> WORK INSTRUCTIONS
Exactly reproduce the lines from the line that has "gỡ bỏ khỏi tất cả các" down to the last line of the entries, inclusive.

> MATERIAL FOR THIS EXERCISE
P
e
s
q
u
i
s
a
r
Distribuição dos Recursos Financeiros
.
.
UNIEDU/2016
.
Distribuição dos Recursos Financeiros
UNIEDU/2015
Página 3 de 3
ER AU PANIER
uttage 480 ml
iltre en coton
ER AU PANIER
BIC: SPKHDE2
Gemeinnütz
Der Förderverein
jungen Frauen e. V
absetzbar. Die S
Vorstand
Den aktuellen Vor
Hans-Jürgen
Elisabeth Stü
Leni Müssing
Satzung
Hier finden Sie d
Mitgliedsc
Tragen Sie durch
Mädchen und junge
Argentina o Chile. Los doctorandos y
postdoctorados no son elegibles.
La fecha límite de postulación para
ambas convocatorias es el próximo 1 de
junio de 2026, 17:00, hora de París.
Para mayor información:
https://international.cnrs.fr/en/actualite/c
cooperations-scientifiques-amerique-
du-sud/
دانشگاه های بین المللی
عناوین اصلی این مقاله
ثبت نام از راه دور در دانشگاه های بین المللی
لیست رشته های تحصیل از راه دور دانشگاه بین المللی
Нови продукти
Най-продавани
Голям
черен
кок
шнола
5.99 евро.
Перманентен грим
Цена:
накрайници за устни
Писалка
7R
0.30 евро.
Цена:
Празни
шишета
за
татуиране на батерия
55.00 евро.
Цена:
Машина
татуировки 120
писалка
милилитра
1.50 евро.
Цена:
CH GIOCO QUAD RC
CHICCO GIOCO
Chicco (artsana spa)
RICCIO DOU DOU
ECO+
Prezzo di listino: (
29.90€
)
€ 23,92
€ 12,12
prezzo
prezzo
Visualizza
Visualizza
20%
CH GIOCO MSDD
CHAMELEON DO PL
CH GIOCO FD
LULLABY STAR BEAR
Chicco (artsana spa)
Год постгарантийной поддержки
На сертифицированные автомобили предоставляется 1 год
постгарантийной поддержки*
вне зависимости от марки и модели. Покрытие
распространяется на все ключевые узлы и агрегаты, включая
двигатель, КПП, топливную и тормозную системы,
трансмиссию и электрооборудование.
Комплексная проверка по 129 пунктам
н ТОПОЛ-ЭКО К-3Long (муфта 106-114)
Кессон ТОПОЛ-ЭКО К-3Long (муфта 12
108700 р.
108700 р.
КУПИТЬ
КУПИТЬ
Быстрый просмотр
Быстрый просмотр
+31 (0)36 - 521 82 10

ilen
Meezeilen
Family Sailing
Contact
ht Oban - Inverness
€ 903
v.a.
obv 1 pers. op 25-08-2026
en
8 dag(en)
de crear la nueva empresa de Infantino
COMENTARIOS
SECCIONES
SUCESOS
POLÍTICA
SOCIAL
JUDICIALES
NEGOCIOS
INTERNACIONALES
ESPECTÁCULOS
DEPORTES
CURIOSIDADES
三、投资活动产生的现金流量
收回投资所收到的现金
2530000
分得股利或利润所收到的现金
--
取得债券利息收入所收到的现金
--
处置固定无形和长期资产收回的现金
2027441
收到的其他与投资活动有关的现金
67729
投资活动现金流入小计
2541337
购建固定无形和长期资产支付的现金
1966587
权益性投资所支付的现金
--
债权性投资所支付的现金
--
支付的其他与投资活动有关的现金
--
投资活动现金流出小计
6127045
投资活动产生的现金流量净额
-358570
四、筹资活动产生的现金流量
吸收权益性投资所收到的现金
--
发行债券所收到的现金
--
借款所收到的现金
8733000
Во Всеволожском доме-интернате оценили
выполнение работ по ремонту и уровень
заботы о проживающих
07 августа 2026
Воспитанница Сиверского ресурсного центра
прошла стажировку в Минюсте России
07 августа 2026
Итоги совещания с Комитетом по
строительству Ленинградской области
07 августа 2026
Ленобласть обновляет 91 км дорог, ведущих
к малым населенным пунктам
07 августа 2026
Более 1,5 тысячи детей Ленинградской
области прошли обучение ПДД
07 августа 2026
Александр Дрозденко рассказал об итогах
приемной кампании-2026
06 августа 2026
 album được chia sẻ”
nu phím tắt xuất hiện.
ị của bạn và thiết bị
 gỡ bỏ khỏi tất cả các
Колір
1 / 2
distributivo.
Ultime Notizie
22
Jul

> RESPONSE BOX
 gỡ bỏ khỏi tất cả các
Колір
1 / 2
distributivo.
Ultime Notizie
22
Jul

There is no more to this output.